Catching the drift when the ground moves. The plan you made three months ago is rarely the plan that should be running today — the model that led benchmarks last month doesn't this month, the pricing tier you built your router on is gone, the assumption under the architecture quietly stopped being true. A 100x engineer notices the gap between the plan and the new reality, and rewrites the approach mid-stream. The model can't, because the model isn't holding the plan. It only sees the snapshot in front of it.

Why it's bounded by judgment, not tokens

Judgment isn't a personality trait. It's a set of habits. Three of them carry most of the weight.

Intentional think time. The cheapest thing in 2026 is the next prompt. Send another query, get more output, with less friction than ever. The day fills with movement. But the question that decides whether the movement was worth anything — am I solving the right problem the right way — needs space the prompts don't leave room for. The 100x engineer carves it out anyway. Writes the spec by hand before generating the code. Walks for 20 minutes with a half-formed design before opening the editor. Sits with the wrong-feeling line in the doc instead of asking the model to fix it. The rule that fails at enterprise scale, in Tokenmaxxing, fails for exactly this reason — nobody at the keyboard is doing this work.

The “slow down to speed up” mentality. AI made the first 80% of any task disappear, which makes the last 20% feel like an unreasonable speed bump. The temptation is to push through. The 100x engineer slows down at exactly the moment the tooling lets them speed up.
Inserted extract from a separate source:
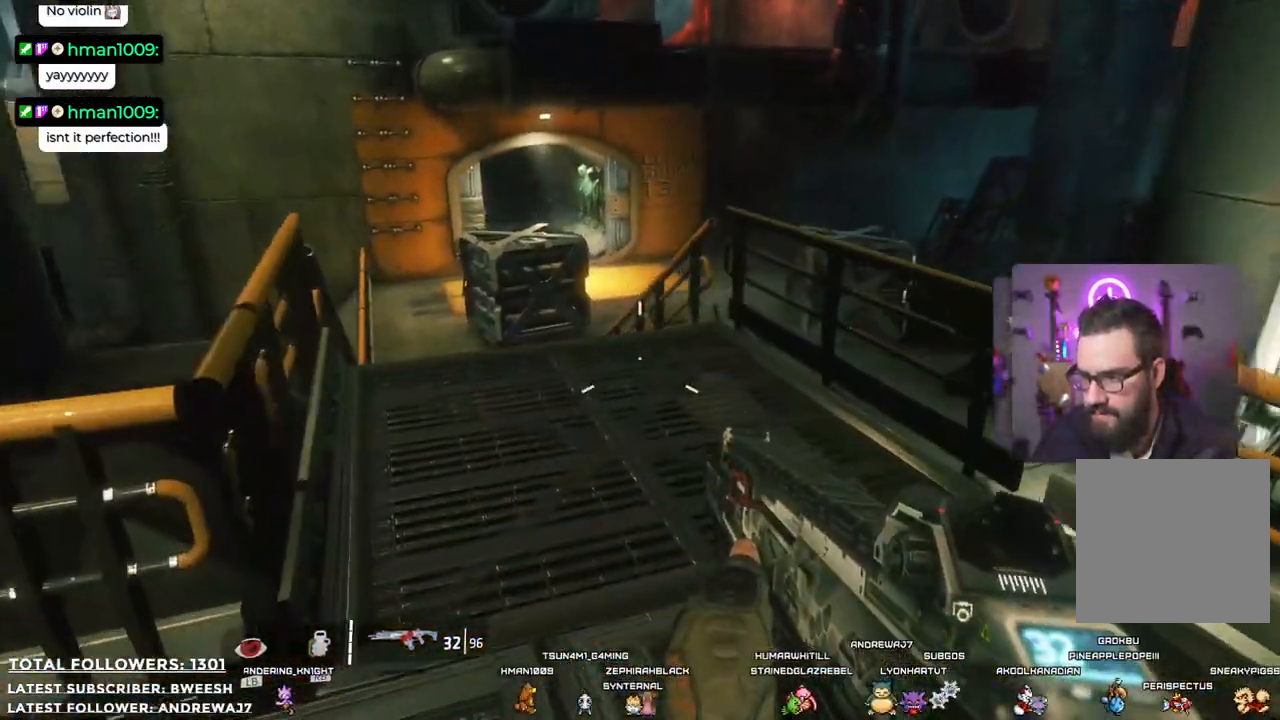
{"buttons": [], "left_stick": "up", "right_stick": "center", "events": []}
Reads the existing code before writing new. Understands why the previous decision was made before unmaking it. Sketches the architecture by hand before generating the implementation. The 30 minutes spent here saves the three days of debugging-with-the-model later. The Month-Six Bill is what the alternative looks like — the architecture you didn't slow down for, surfaced as a bill six months later.
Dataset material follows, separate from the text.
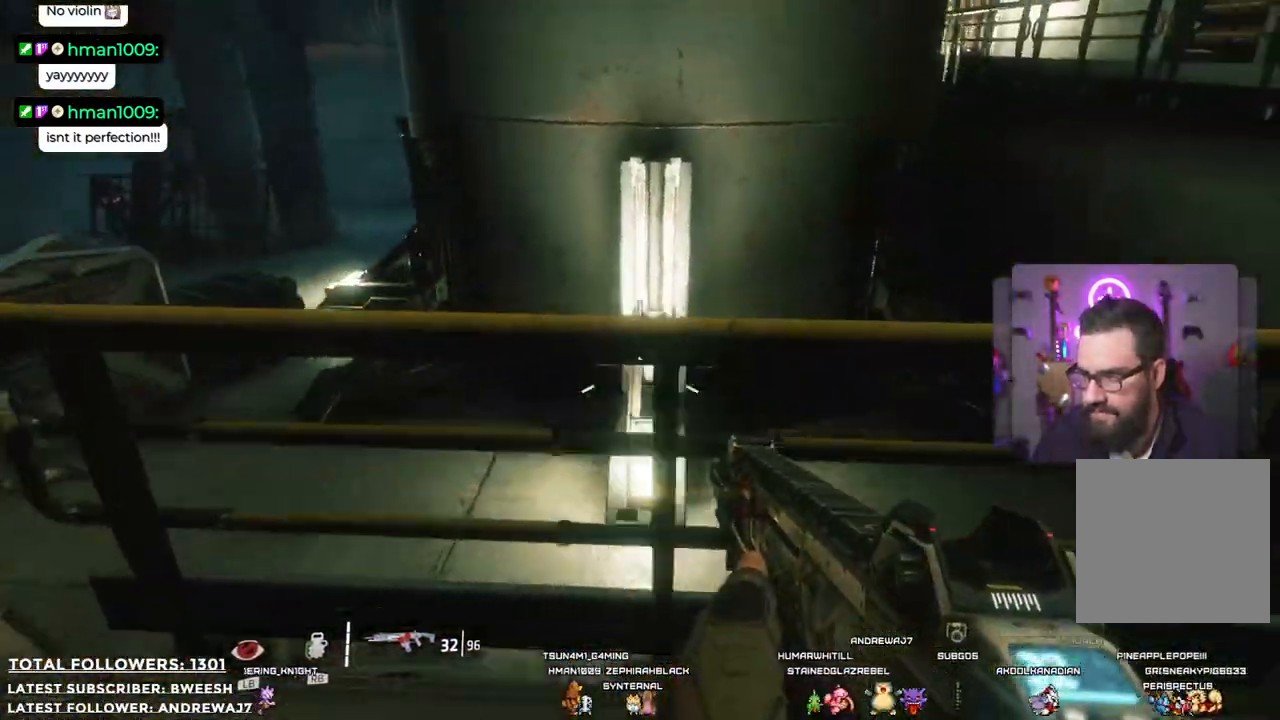
{"buttons": [], "left_stick": "left", "right_stick": "center", "events": [[67, "right_stick", "center"]]}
Balancing intuition with data. Pure intuition without data doesn't scale, because intuition is local to the decider. Pure data without intuition is leaderboard chasing — which is how Amazon ended up shutting down Kirorank. The 100x engineer uses both: intuition to know what's worth measuring, data to validate or kill the intuition. We made the broader case in Tokens Are Not the Metric.

Doing this runs against the grain. Even the company selling the tokens measures by volume. Sam Altman recently called it an embarrassment that OpenAI's top customer burns more tokens than OpenAI's own employees do — not that the customer was wasting tokens, but that internal usage trailed an outside buyer. When the seller's own measurement instinct is volume, expecting the buyers to switch to judgment is a tall order. The three habits above are what it actually takes.

Without them at the wheel, tokens are a throttle on a car with no driver. More tokens raise the ceiling on how fast you go; they do nothing about direction. And direction is the entire job now.

The uncomfortable part

This doesn't democratize the way the demos suggest. Leverage rewards the people who already had judgment and punishes the people who didn't, because it amplifies both. The engineer who knew which problems were worth solving is now genuinely 100x. The one who didn't is now generating 100x of the things they were never sure they should be building.

The gap doesn't close. It widens — and it widens fastest for the people who can least afford it.

The 100x engineer was always going to be the one who'd already done the reps on the hard, un-automatable part: deciding. The modern tools combined with AI just removed every excuse that used to hide that the deciding was the job all along.